Shares of bowling entertainment company Bowlero (BOWL 2.66%) crashed on Friday after the company reported financial results for its fiscal third quarter of 2024. As of 10:20 a.m. ET, Bowlero stock was down 18%.

A slow start led to a weak quarter

In Q3, Bowlero's revenue was only up 7% year over year to $338 million. The company benefited from new units contributing to the top line. By contrast, existing locations underperformed, with same-store sales falling 2.1%. Management said that bad weather led to poor traffic in January before same-store sales turned positive in the quarter's final two months.

In part due to the slow start in Q3, Bowlero's management updated its full-year financial guidance.
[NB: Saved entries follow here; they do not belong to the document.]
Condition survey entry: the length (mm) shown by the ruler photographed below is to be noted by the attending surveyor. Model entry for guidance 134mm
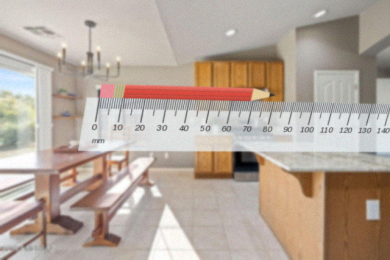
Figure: 80mm
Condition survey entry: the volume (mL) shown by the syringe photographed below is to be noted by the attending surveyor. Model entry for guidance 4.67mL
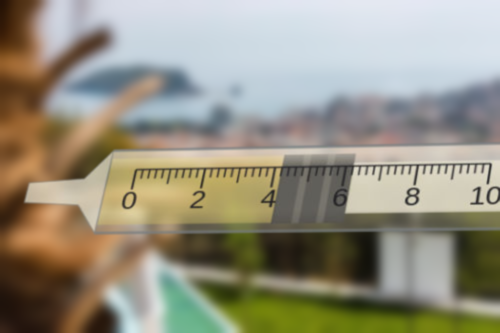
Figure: 4.2mL
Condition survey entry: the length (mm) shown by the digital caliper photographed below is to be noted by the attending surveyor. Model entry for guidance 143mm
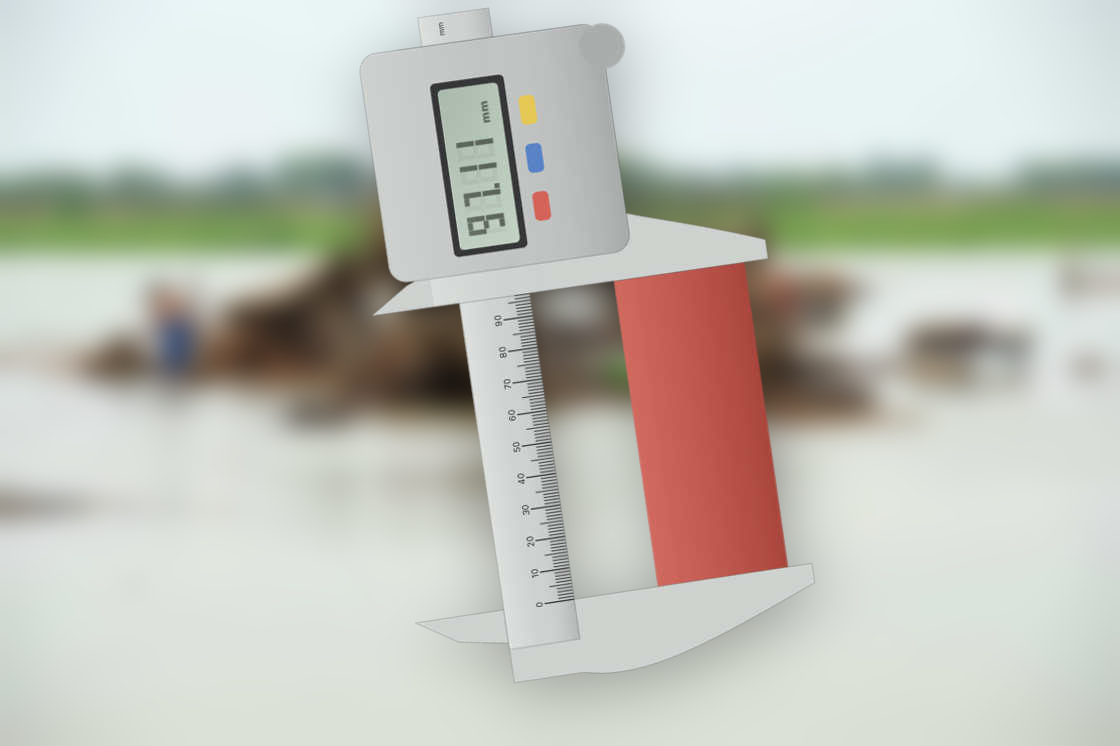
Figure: 97.11mm
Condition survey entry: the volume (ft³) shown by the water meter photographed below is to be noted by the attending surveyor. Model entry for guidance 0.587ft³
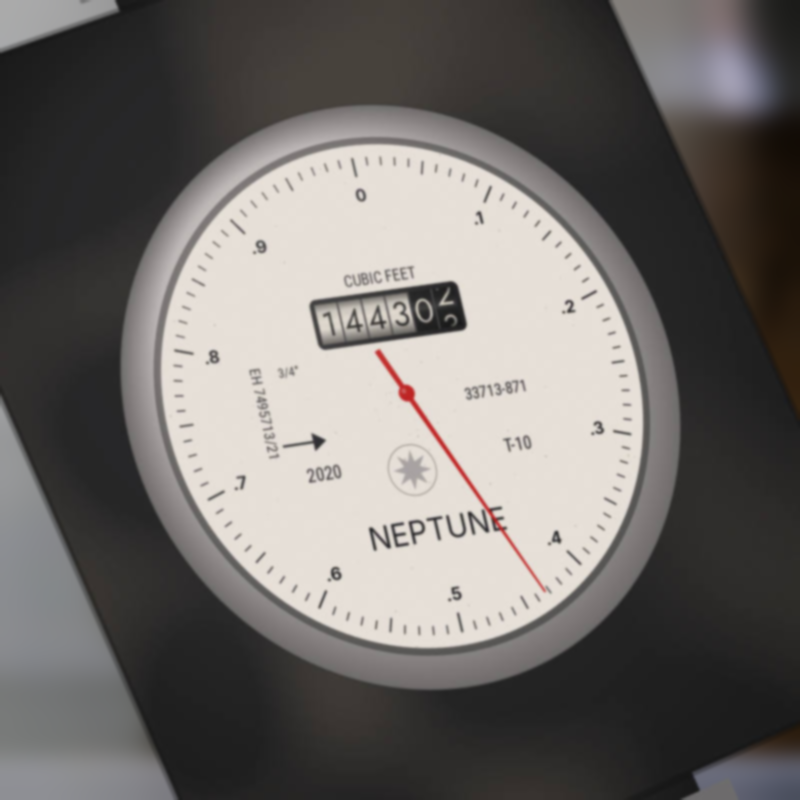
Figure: 144302.43ft³
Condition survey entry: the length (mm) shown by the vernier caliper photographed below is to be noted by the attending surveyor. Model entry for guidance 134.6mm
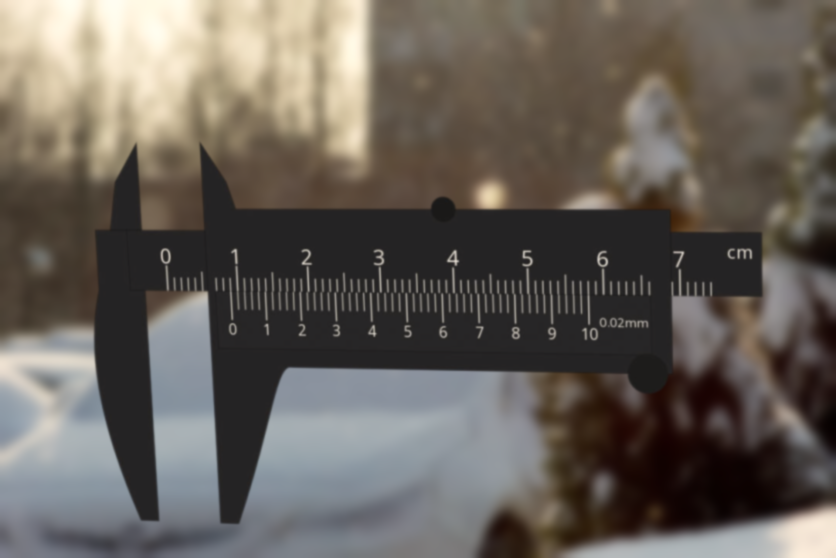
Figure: 9.0mm
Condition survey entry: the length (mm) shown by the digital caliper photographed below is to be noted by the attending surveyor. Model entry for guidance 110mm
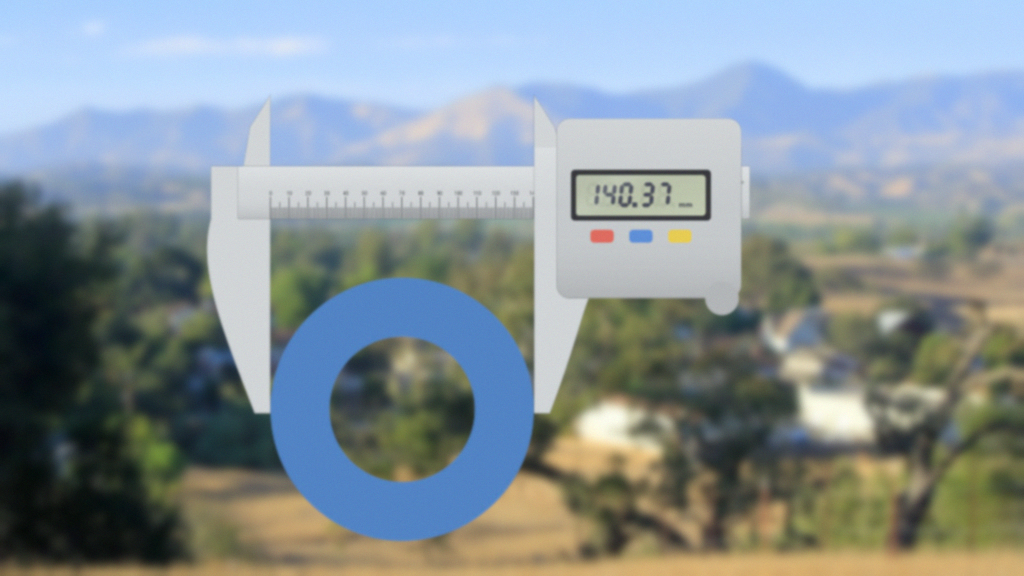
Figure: 140.37mm
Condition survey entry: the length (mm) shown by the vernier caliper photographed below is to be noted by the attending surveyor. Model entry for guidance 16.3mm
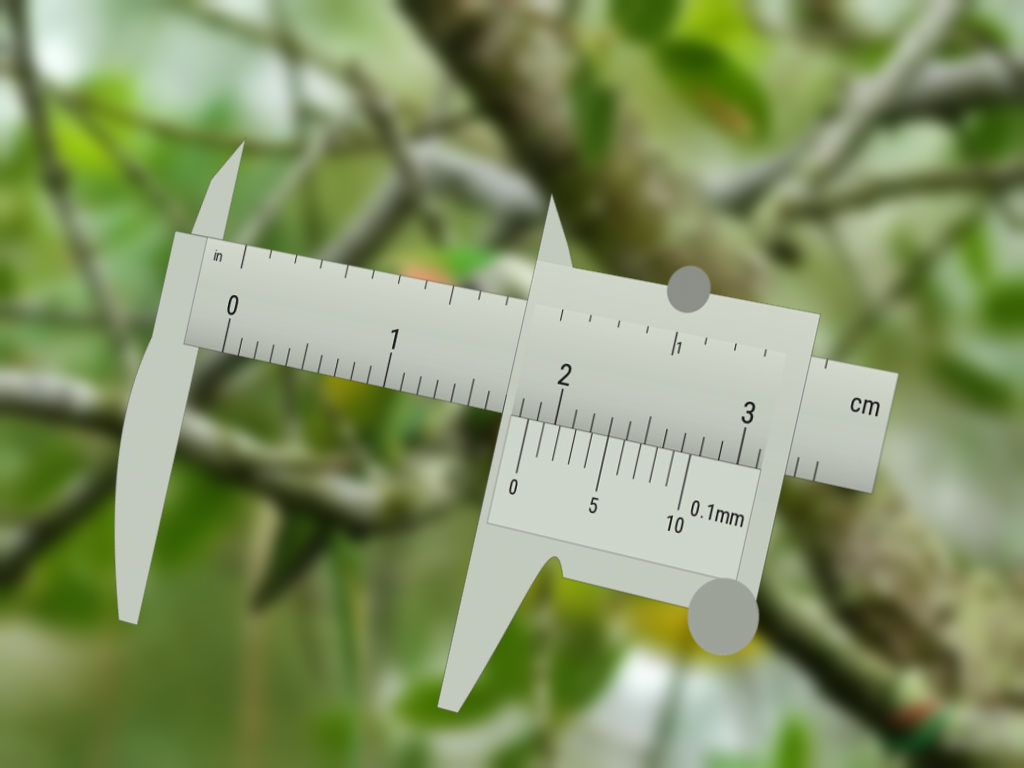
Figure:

For fiscal 2024, it had been forecasting 10% to 15% year-over-year growth. Now management says it will be on the low end of that guidance. It also says that it will be at the low end of guidance for adjusted earnings before interest, taxes, depreciation, and amortization (EBITDA).

Investors didn't like hearing that and Bowlero stock consequently fell.
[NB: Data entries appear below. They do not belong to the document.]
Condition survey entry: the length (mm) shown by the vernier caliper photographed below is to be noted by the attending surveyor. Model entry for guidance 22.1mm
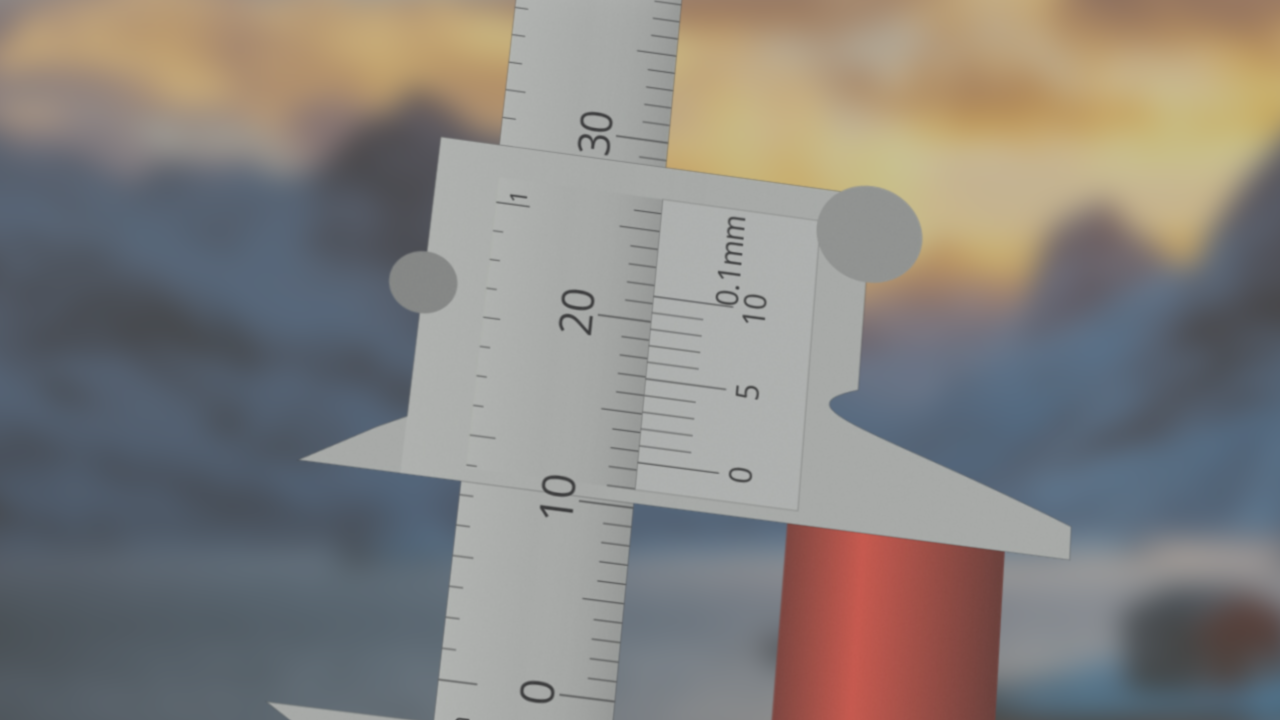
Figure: 12.4mm
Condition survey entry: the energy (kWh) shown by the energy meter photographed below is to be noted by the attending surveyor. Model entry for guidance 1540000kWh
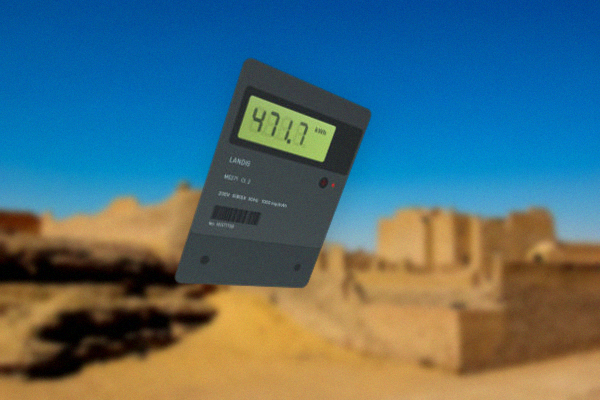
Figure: 471.7kWh
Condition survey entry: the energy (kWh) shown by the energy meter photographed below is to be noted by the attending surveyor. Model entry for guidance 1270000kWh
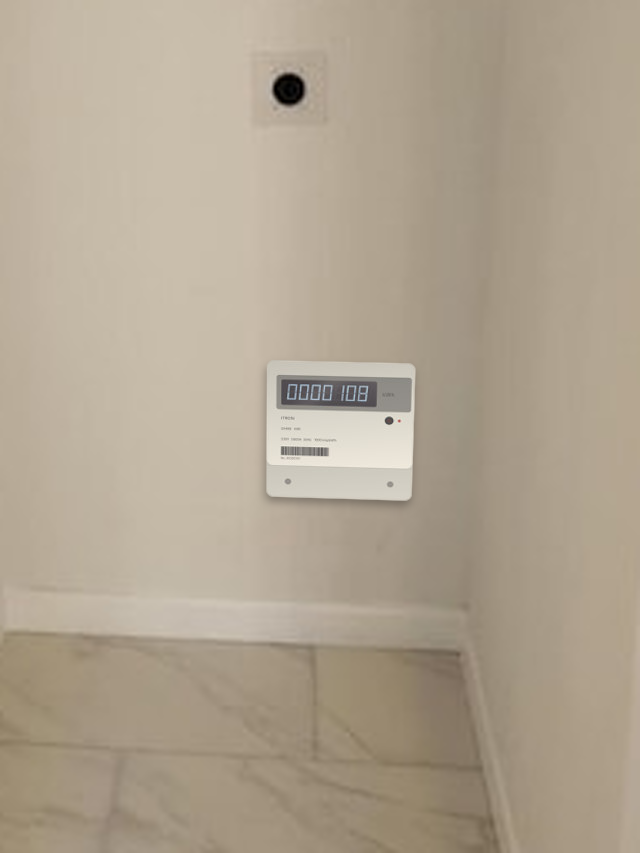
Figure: 108kWh
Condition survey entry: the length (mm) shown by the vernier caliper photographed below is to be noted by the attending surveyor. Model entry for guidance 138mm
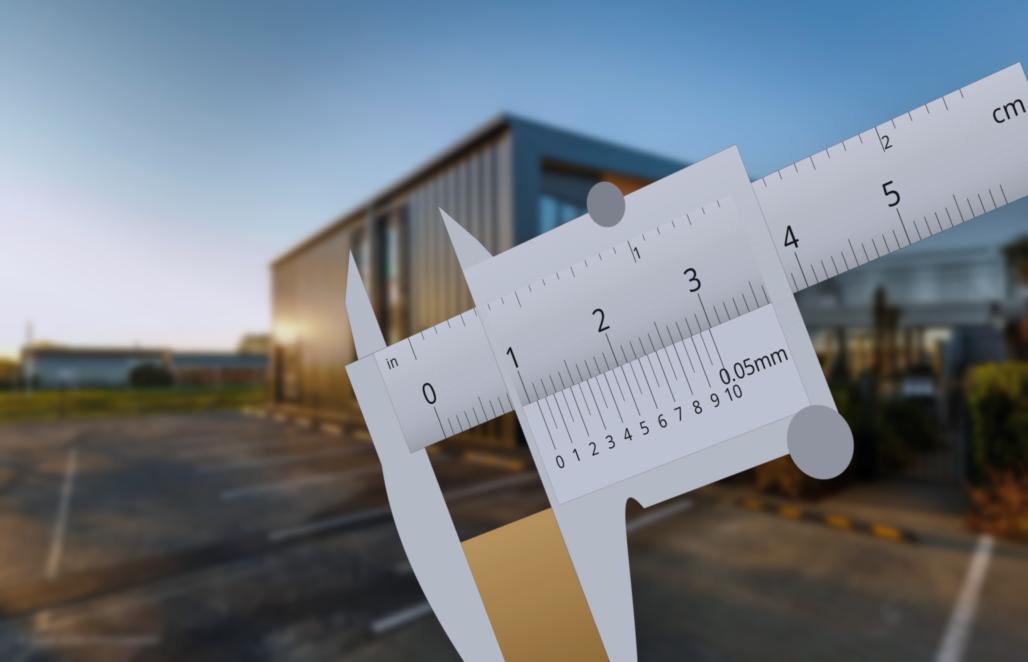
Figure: 10.8mm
Is Bowlero stock a good deal?

The low end of Bowlero's guidance calls for $365 million in adjusted EBITDA. For a company with an enterprise value of $3 billion as of this writing, that's still a substantial adjusted profit and makes Bowlero stock look like a good deal today.
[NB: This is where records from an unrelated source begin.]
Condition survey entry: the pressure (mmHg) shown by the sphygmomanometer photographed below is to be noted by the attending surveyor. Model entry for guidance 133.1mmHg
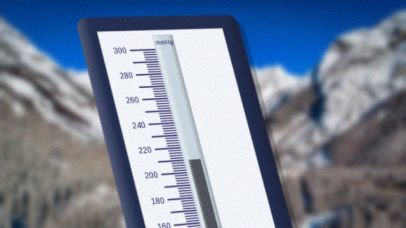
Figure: 210mmHg
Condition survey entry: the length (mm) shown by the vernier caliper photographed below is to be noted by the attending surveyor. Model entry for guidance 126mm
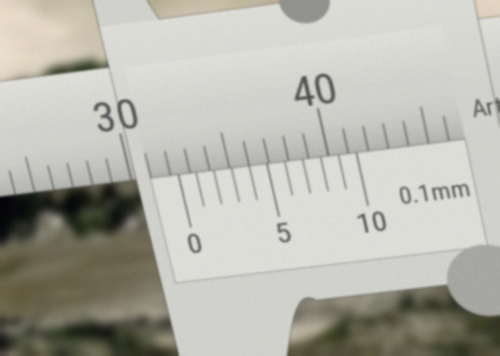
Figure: 32.4mm
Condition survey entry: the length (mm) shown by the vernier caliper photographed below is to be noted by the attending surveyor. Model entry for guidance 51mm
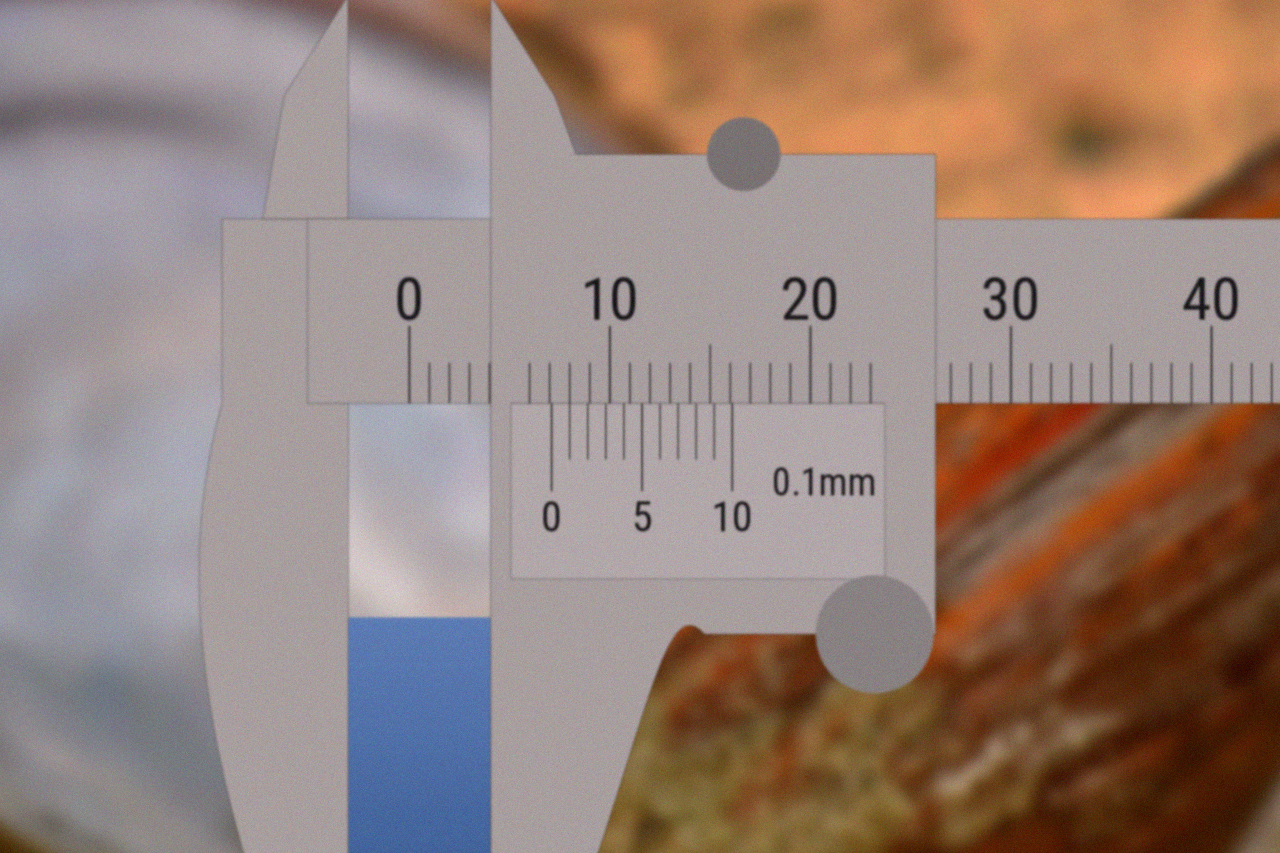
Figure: 7.1mm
That said, the bowling business isn't easy and turning a consistent profit is challenging. Moreover, Bowlero just branched out of its core competence by acquiring a water park in Illinois, which adds another layer of complexity.

Bowlero has made many shareholder-friendly moves since going public including paying dividends and repurchasing shares. But investors would need to be confident in this management team's ability to navigate a tough space before they choose to invest in the company.